The Riverford Organic Farm, which delivers fresh fruit and vegetables in the local area, has launched a campaign to champion the “unsung heroes” of the vegetable world.

This should give a boost to vegetables such as the poor old Brussels sprout.

Like hungry relatives, Brussels sprouts are very likely to make an appearance over the Christmas holidays. But many of us will only force down a token few with our Christmas dinner.

Here are two delicious recipes that may make the misunderstood vegetables more palatable.



Wok-fried Brussels Sprouts with Ginger

Serves 4

3 tbsp sunflower oil

1 onion or 2 shallots, finely chopped

2 garlic cloves, finely chopped

1 chilli, finely chopped

600g Brussels sprouts, finely shredded

4cm piece of fresh ginger, cut into fine strips

4cm piece of crystallised stem ginger, cut into fine strips

Sea salt

Freshly ground black pepper

Heat the oil in a wok, add the onion or shallots, plus the garlic and chilli. Fry for 2 minutes, without browning. Add the shredded sprouts and the fresh and crystallised ginger. Cook, stirring constantly, for 2 minutes. Add 3 tablespoons of water, cover and steam for 3 minutes. Season to taste and serve as part of your Christmas lunch, or on its own with rice.

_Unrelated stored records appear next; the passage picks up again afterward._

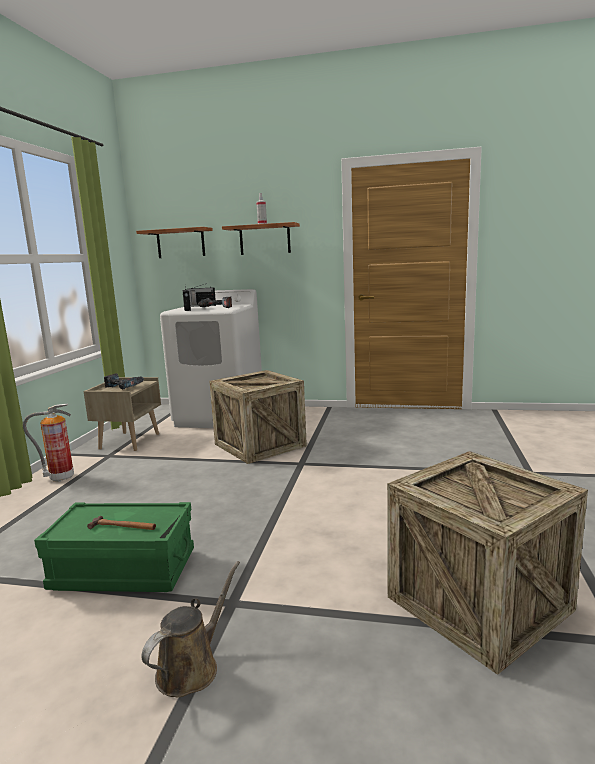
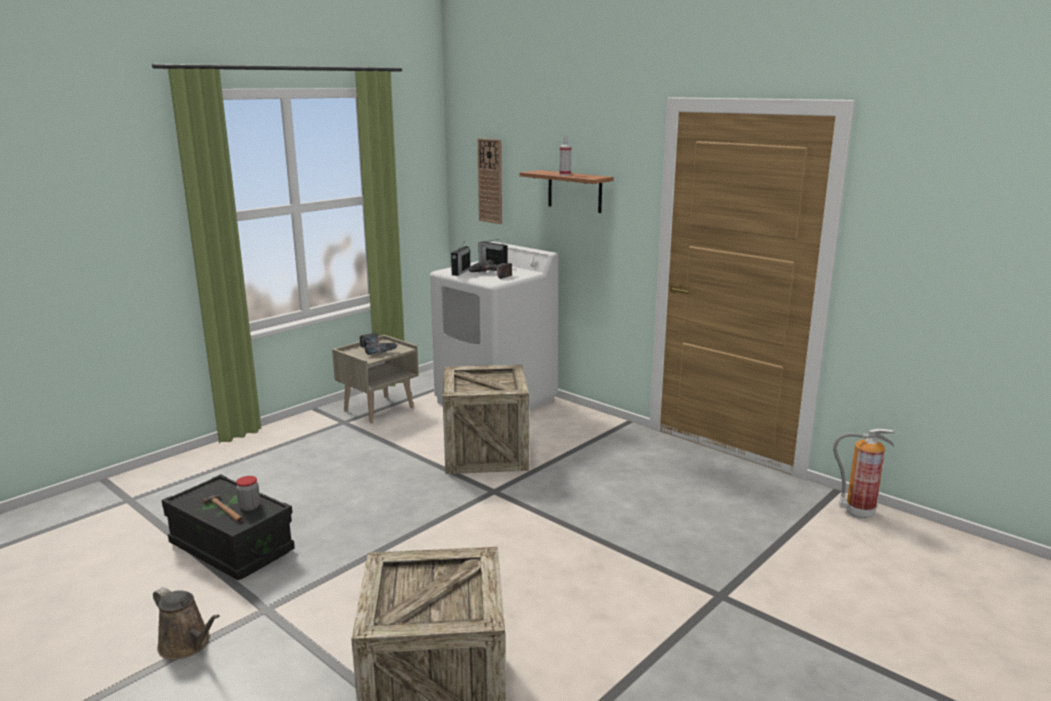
camera: 30 degrees right, 5 degrees up
(60, 478) = (283, 436): fire extinguisher -> fire extinguisher (857, 513)
(124, 570) = (231, 547): green storage box -> black storage box
(146, 516) = (249, 507): none -> jar
(180, 243) = (490, 181): shelf -> wall clock
(192, 667) = (187, 645): brown watering can -> brown watering can turned 60 degrees clockwise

Bubble and Squeak Soup with Wensleydale Cheese

Serves 6

1 tbsp olive oil

1 onion, chopped

4 smoked streaky bacon rashers, chopped

500g potatoes, peeled and diced

250g swede, peeled and diced

1.5l chicken stock

500g Brussels sprouts/cabbage/kale

25g Wensleydale cheese, grated

1 tbsp chopped parsley

Sea salt and black pepper
Heat the oil in a large pan, add the onion and cook for 5 minutes, until softened.

Add the bacon and cook for a further 5 minutes. Then add the potatoes and swede and cook over a low heat for 10 minutes.

Pour in enough stock to come about 2cm above the surface of the potatoes. Simmer for 10 minutes.

Add the sprouts, cook for 10 more minutes, then blend the soup in a food processor. Reheat, season and serve with the cheese and parsley sprinkled on top.